## WHAT YOU ARE ASKED TO DO:
Only the pictures stay out; please return all the entries below exactly as written.

Segment Start: PROVIDED DATA

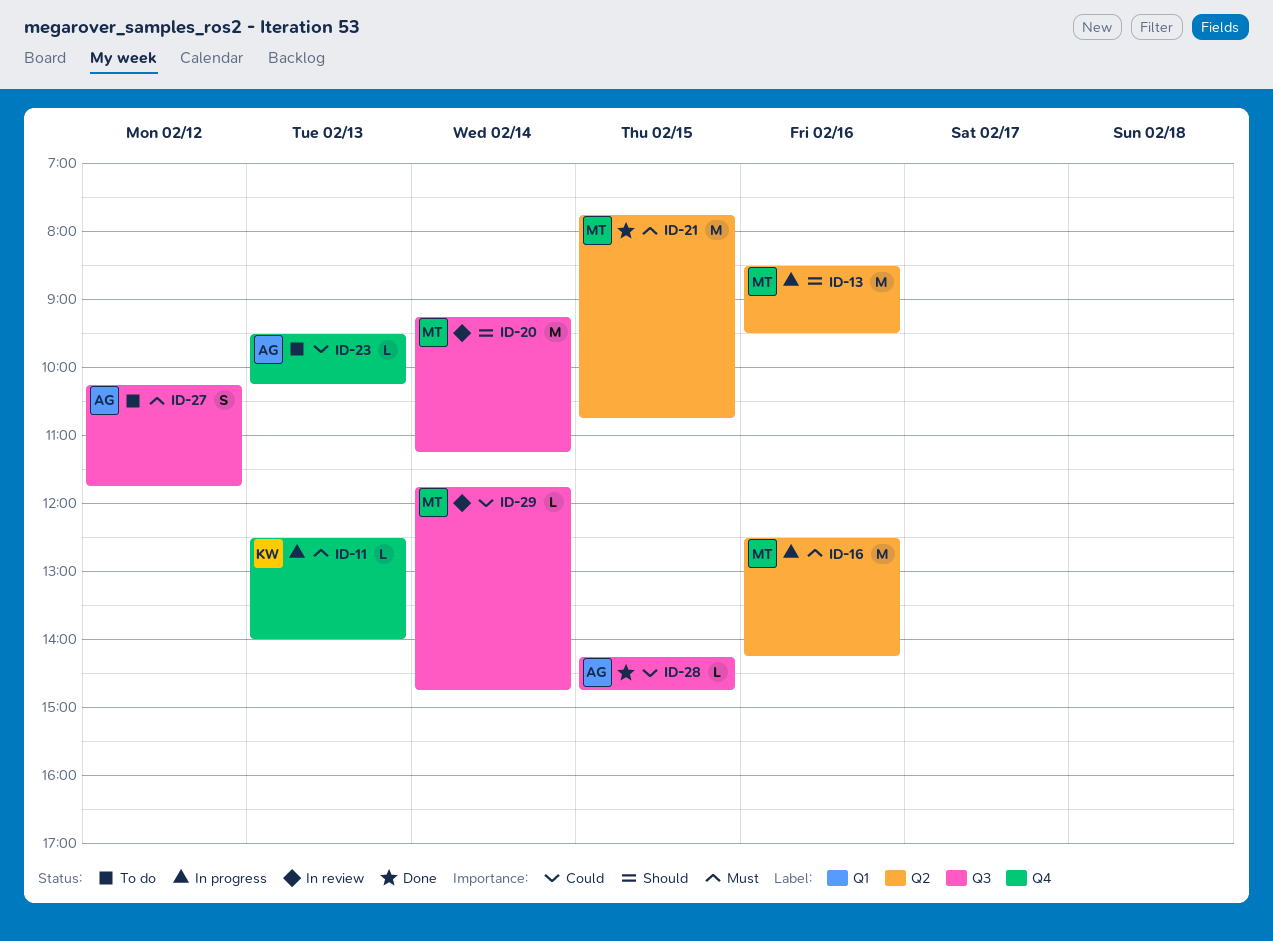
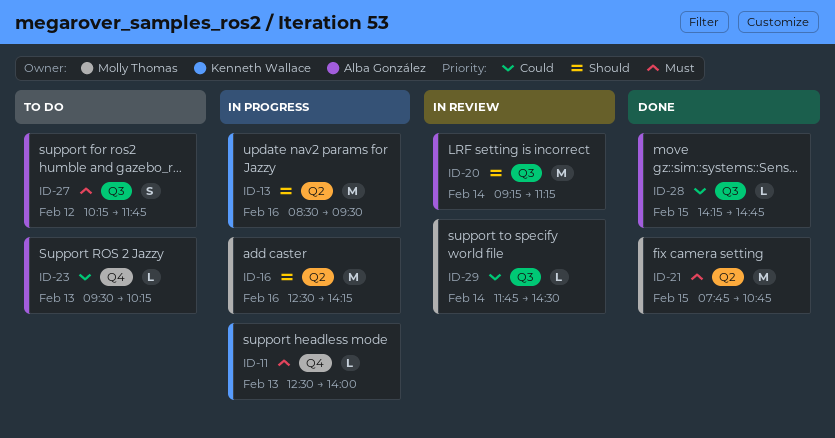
ID-13, owner: Molly Thomas -> Kenneth Wallace
ID-16, priority: Must -> Should
ID-20, owner: Molly Thomas -> Alba González
ID-29, ends: 14:45 -> 14:30

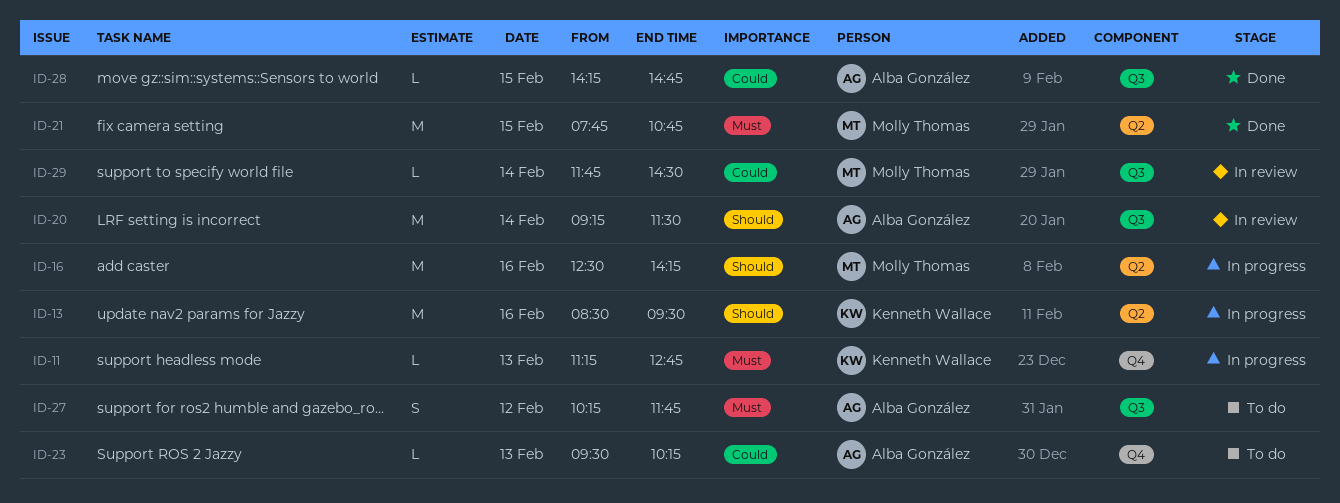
ID-11, begins: 12:30 -> 11:15
ID-11, ends: 14:00 -> 12:45
ID-20, ends: 11:15 -> 11:30

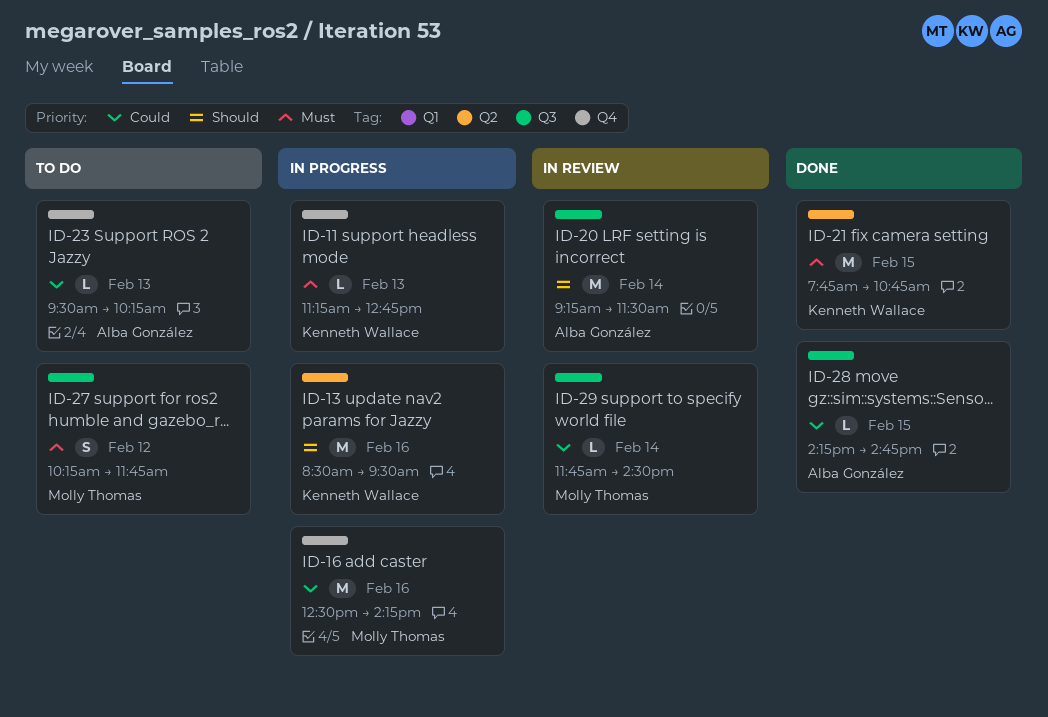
ID-16, priority: Should -> Could
ID-16, label: Q2 -> Q4
ID-21, owner: Molly Thomas -> Kenneth Wallace
ID-27, owner: Alba González -> Molly Thomas

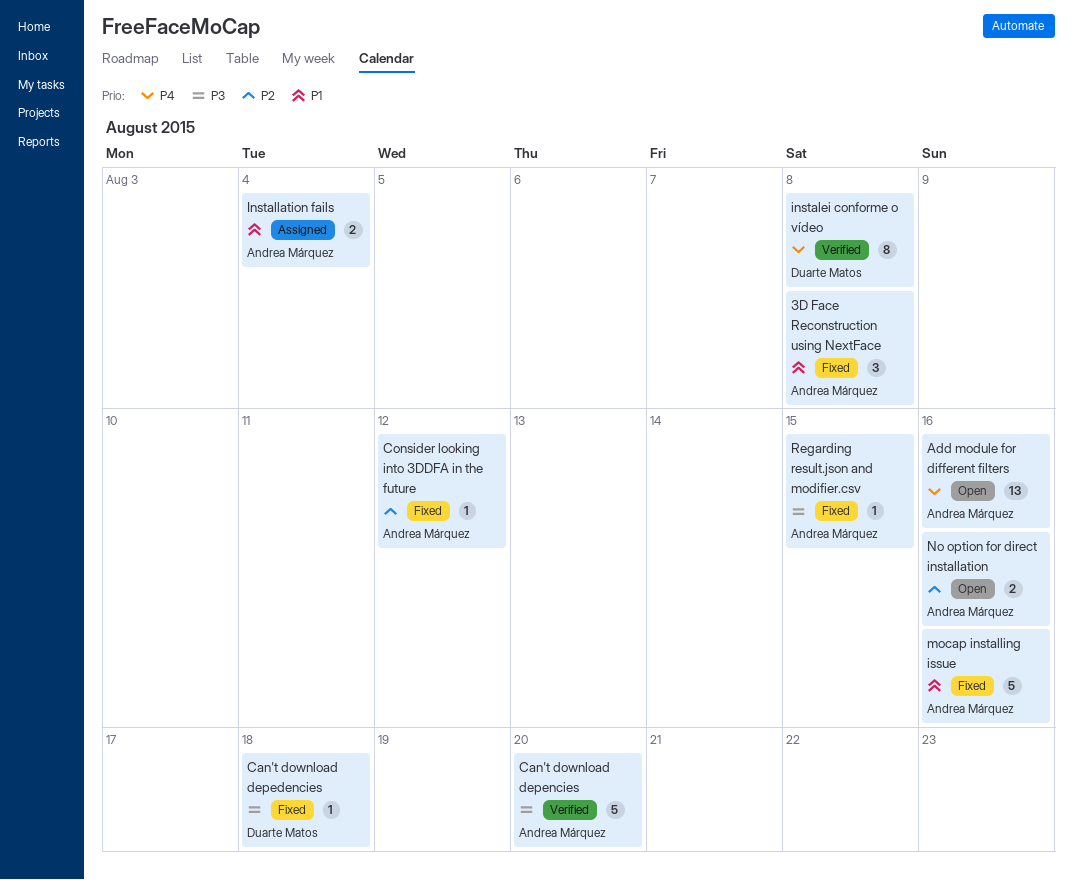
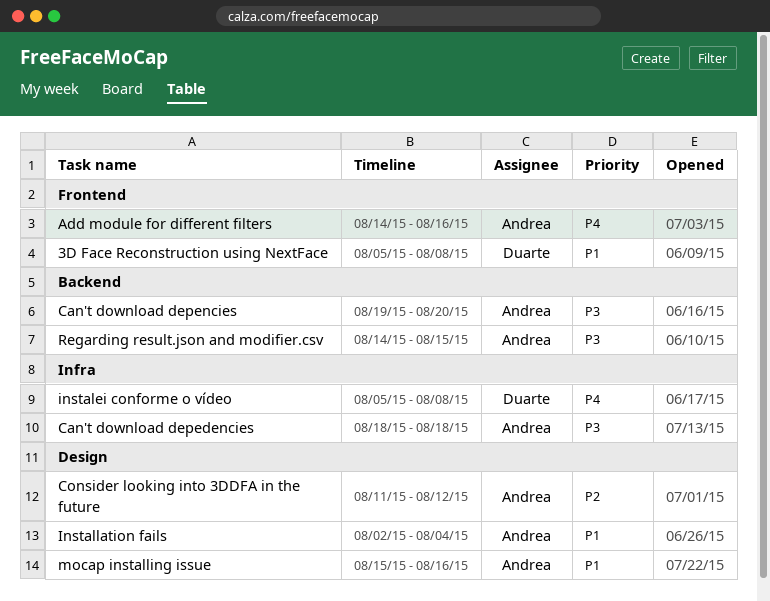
3D Face Reconstruction using NextFace, owner: Andrea Márquez -> Duarte Matos
Can't download depedencies, owner: Duarte Matos -> Andrea Márquez
No option for direct installation: present -> none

Segment End: PROVIDED DATA

## SOLVED EXERCISE:
ID-13, owner: Molly Thomas -> Kenneth Wallace
ID-16, priority: Must -> Should
ID-20, owner: Molly Thomas -> Alba González
ID-29, ends: 14:45 -> 14:30

ID-11, begins: 12:30 -> 11:15
ID-11, ends: 14:00 -> 12:45
ID-20, ends: 11:15 -> 11:30

ID-16, priority: Should -> Could
ID-16, label: Q2 -> Q4
ID-21, owner: Molly Thomas -> Kenneth Wallace
ID-27, owner: Alba González -> Molly Thomas

3D Face Reconstruction using NextFace, owner: Andrea Márquez -> Duarte Matos
Can't download depedencies, owner: Duarte Matos -> Andrea Márquez
No option for direct installation: present -> none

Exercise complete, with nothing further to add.